Instrumentierte Härtemessung über Zeit, Startbereich guter Messwertübereinstimmung gelb markiert (Bild: Polyneers)
Temperaturkurve von PVC und TPE
Dynamisch-mechanische Analyse zweier Schlauchmaterialien für Infusionsschläuche (Schermodus, 1 Hz), Temperaturbereich der Anwendung gelb markiert, Punkte kennzeichnen Steifigkeit bei Raumtemperatur sowie 40 °C. (Bild: Polyeers)

Ein weiteres Kriterium ist zusätzlich zum zeitlichen Eigenschaftsverlauf die Temperaturabhängigkeit, da jedes Medizinprodukt innerhalb eines spezifischen Temperaturbereichs sicher funktionieren muss. Bei Infusionsschläuchen liegt dieser Bereich grob zwischen 0 und 50 °C. Alternative Schlauchmaterialien müssen sich also hinsichtlich Eigenschaftsprofil in ihrer Temperaturabhängigkeit in diesem Bereich möglichst identisch zum etablierten PVC verhalten. Mittels dynamisch-mechanischer Analyse lässt sich dies überprüfen. Dabei wird durch eigene Messreihen, die im Labor für Kunststoffprüfung und Polymerphysik der Hochschule Osnabrück durchgeführt wurden, im Vergleich deutlich, dass es durchaus eine vergleichbare Mechanik bei Raumtemperatur (~23 °C) gibt. Im Verlauf ist die Temperaturabhängigkeit jedoch vollkommen unterschiedlich. Die Mechanik von TPE-U ist im Anwendungsfenster von 0 bis 40 °C deutlich weniger temperaturabhängig als PVC – so ist das TPE-U bei 40 °C nahezu 3-mal so steif wie PVC. Wird diese Betrachtung für die Anwendung in der Pumpensensorik außer Acht gelassen, führt dies zur völligen Unbrauchbarkeit des Alternativmaterials und schließlich zu einer erheblichen Patientengefährdung.
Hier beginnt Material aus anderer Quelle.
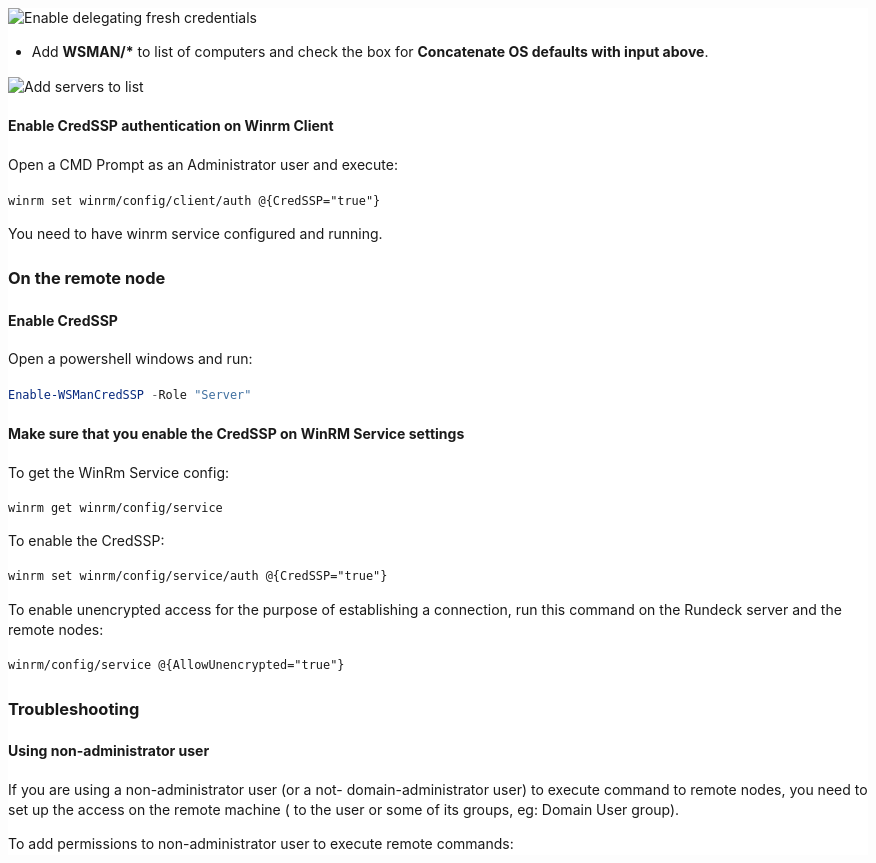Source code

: ![Enable delegating fresh credentials](/assets/img/allow-delegating-fresh-credentials-1.png)

- Add **WSMAN/\*** to list of computers and check the box for **Concatenate OS defaults with input above**.

![Add servers to list](/assets/img/allow-delegating-fresh-credentials-2.png)

#### Enable CredSSP authentication on Winrm Client

Open a CMD Prompt as an Administrator user and execute:

```
winrm set winrm/config/client/auth @{CredSSP="true"}
```

You need to have winrm service configured and running.

### On the remote node

#### Enable CredSSP

Open a powershell windows and run:

```powershell
Enable-WSManCredSSP -Role "Server"
```

#### Make sure that you enable the CredSSP on WinRM Service settings

To get the WinRm Service config:

```
winrm get winrm/config/service
```

To enable the CredSSP:

```
winrm set winrm/config/service/auth @{CredSSP="true"}
```

To enable unencrypted access for the purpose of establishing a connection, run this command on the Rundeck server and the remote nodes:

```
winrm/config/service @{AllowUnencrypted="true"}
```


### Troubleshooting

#### Using non-administrator user

If you are using a non-administrator user (or a not- domain-administrator user) to execute command to remote nodes, you need to set up the access on the remote machine ( to the user or some of its groups, eg: Domain User group).

To add permissions to non-administrator user to execute remote commands:
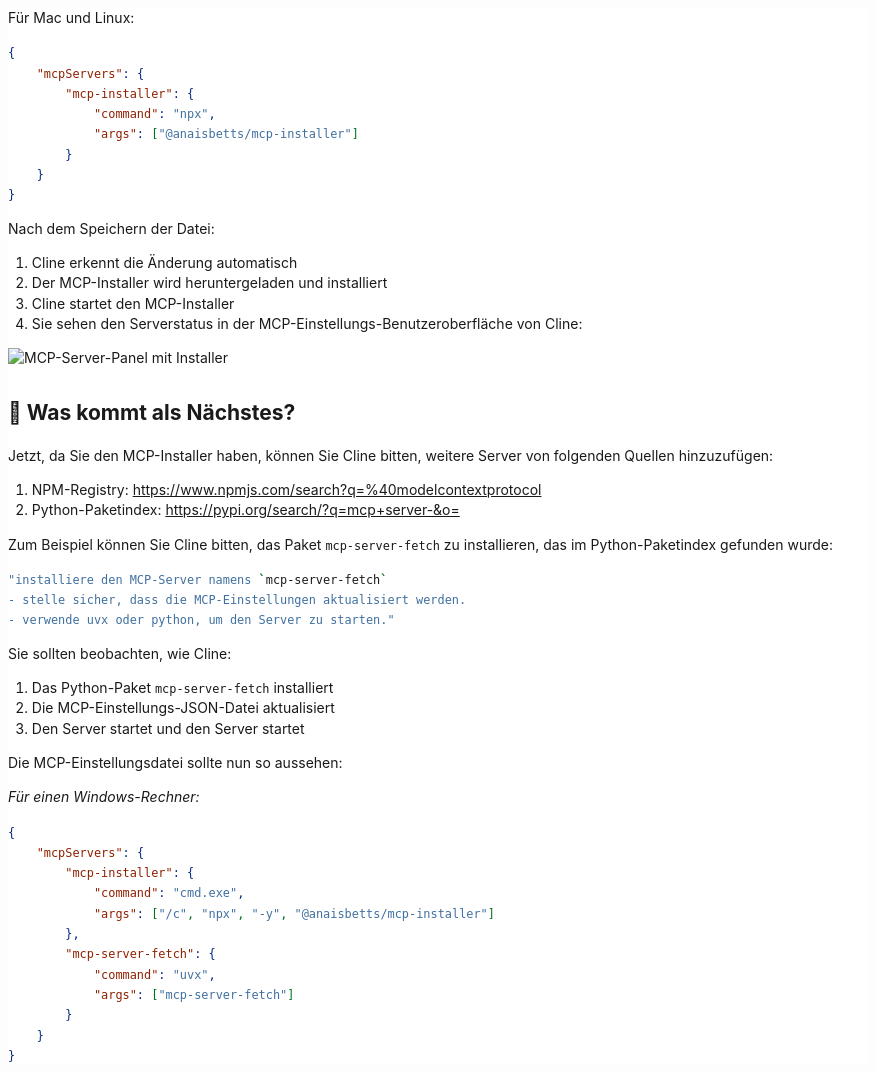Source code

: Für Mac und Linux:

```json
{
	"mcpServers": {
		"mcp-installer": {
			"command": "npx",
			"args": ["@anaisbetts/mcp-installer"]
		}
	}
}
```

Nach dem Speichern der Datei:

1. Cline erkennt die Änderung automatisch
2. Der MCP-Installer wird heruntergeladen und installiert
3. Cline startet den MCP-Installer
4. Sie sehen den Serverstatus in der MCP-Einstellungs-Benutzeroberfläche von Cline:

<img src="https://github.com/user-attachments/assets/2abbb3de-e902-4ec2-a5e5-9418ed34684e" alt="MCP-Server-Panel mit Installer" width="400" />

## 🤔 Was kommt als Nächstes?

Jetzt, da Sie den MCP-Installer haben, können Sie Cline bitten, weitere Server von folgenden Quellen hinzuzufügen:

1. NPM-Registry: <https://www.npmjs.com/search?q=%40modelcontextprotocol>
2. Python-Paketindex: <https://pypi.org/search/?q=mcp+server-&o=>

Zum Beispiel können Sie Cline bitten, das Paket `mcp-server-fetch` zu installieren, das im Python-Paketindex gefunden wurde:

```bash
"installiere den MCP-Server namens `mcp-server-fetch`
- stelle sicher, dass die MCP-Einstellungen aktualisiert werden.
- verwende uvx oder python, um den Server zu starten."
```

Sie sollten beobachten, wie Cline:

1. Das Python-Paket `mcp-server-fetch` installiert
1. Die MCP-Einstellungs-JSON-Datei aktualisiert
1. Den Server startet und den Server startet

Die MCP-Einstellungsdatei sollte nun so aussehen:

_Für einen Windows-Rechner:_
```json
{
	"mcpServers": {
		"mcp-installer": {
			"command": "cmd.exe",
			"args": ["/c", "npx", "-y", "@anaisbetts/mcp-installer"]
		},
		"mcp-server-fetch": {
			"command": "uvx",
			"args": ["mcp-server-fetch"]
		}
	}
}
```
Warum Kunststoffe keine Kennwerte haben

Die Eigenschaften von Kunststoffen sind unter anderem abhängig von der Belastungszeit beziehungsweise -frequenz und der Temperatur. Dies ist keine neue wissenschaftliche Erkenntnis, sondern steckt im Wesen des polymeren Aufbaus aller Kunststoffe und wird als Viskoelastizität bezeichnet. Trotzdem versucht die Industrie oft Kennwerte für die Material(ersatz)suche zu definieren. Bei komplexen Anwendungen, bei denen es um die Patientensicherheit geht, führt diese eindimensionale Betrachtung unweigerlich zu langen Entwicklungszeiten und späten Projektrückschlägen. Der Übertrag von Produktanforderungen in Materialeigenschaften und andersherum ist hier entscheidend. Nur wenn ein Inverkehrbringer seine Anforderungen kennt und klar definiert und zusätzlich Materiallieferanten die Anwendungen verstehen, entstehen neue Produkte sicher und effizient. Dabei helfen einzelne Kennwerte wenig weiter, denn Kunststoffe haben keine Kennwerte, sondern ein Materialverhalten, das auf die jeweiligen Produktanforderungen abgestimmt sein muss.

Literatur
[1] Identifikation der PVC-haltigen medizinischen Artikel und Erstellung einer PVC-Bilanz. Projekt VEMED – Bilanz, Endbericht, im Auftrag der Stadt Wien, 2005.